Nearly three decades into emailing in the country may have cost the postal services a great deal but not without letting email users like you and me remain in perpetual low-grade anxiety, and that too unknowingly. Could it be the intangible cost of relying on instant communication that we don’t mind skipping a meal but rarely let checking the mailbox elude us. One may shrug it aside as an incidental side effect of a compulsive in-box habit but in reality, it may be much more serious than that. And, facts tend to prove it so.
Using time-tracking software, researchers at the University of California found that employees of a large company checked their inboxes an average of 77 times a day, with the heaviest user checking more than 400 times daily. Psychologists contend that such involuntary action induces a heavy cost in terms of mental energy, reducing cognitive performance while creating a sense of exhaustion and reduced efficacy. These dual reactions – admiration of instant communication and detestation due to email burnout – leave many knowledge workers in a state of frustrated resignation. The unfortunate mismatch may seem unavoidable.
However, it has emerged as a serious concern in recent times. Enacted in France in 2007, a new labour law gives email users in offices the so-called right to disconnect. Companies with fifty or more employees were required to negotiate specific policies about the use of e-mail after work hours, with the goal of reducing the time workers spent in their in-boxes during the evening or over the weekend. One of its kind, the law aims to reduce burnout of employees, which is more relevant now as the shift toward a more frenetic work-from-home makes life miserable. Not sure if it is being noticed elsewhere, though.
Our compulsive relationship with email needs serious rethinking, Newport incisively argues in his new book A World Without Email. Since we can’t get away from it given our evolutionary obsession with social interaction, the need to reduce the tortuous cycle of increased email workload invariably causing frustrating misunderstandings and confused exchanges has never been more compelling. Far from improving human condition, however, this efficient mode of communication is causing uncontrolled distress to most of us. Look around and one will find compelling evidence for renegotiating our engagement with emails.
Even if one were to disagree, there are numerous studies which prove that the need to be constantly connected is associated with suboptimal health outcomes.
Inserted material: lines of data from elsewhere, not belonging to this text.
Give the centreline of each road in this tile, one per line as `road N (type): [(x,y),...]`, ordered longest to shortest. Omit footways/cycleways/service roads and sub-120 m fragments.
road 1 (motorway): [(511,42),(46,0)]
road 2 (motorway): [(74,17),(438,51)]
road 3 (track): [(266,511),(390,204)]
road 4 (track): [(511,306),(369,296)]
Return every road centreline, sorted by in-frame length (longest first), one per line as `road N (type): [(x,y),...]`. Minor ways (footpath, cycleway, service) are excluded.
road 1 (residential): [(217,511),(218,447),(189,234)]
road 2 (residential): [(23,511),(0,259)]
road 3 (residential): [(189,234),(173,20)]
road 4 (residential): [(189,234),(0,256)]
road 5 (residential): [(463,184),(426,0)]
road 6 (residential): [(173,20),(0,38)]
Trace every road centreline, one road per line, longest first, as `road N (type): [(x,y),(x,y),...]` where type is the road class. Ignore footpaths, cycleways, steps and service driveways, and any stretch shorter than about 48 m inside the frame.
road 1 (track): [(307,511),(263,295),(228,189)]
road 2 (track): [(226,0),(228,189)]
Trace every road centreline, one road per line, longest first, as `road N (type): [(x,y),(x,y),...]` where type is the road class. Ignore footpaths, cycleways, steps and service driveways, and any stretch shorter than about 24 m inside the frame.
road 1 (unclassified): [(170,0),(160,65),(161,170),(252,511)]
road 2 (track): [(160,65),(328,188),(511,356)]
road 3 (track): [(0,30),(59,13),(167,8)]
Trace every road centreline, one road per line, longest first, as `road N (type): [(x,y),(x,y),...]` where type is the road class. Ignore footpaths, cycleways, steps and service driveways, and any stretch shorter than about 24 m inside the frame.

Little gets realized that the more one spends time on email, the higher is one’s stress for that hour. I have reasons to suspect that much deeper forces are at play in generating our mismatch with this tool, driving us nuts even if we have serious intentions of ignoring an email or a potential connection. Ironically, we have been condemned to ignore the source of discontent that, if properly managed, stands to improve our work output. .
The compulsion of communicating instantaneously notwithstanding, we have been reduced to human routers of digitized information. Just because it’s possible for us to send and receive messages incessantly through our waking hours doesn’t mean that it is a sustainable way to exist. Need it be said that the sheer volume of communication generated by modern professional email degrades our traditional social circuits if it hasn’t done so already. Unrestricted reliance on email has eroded the emotional content of human exchanges. Technology is indeed turning us into zombies.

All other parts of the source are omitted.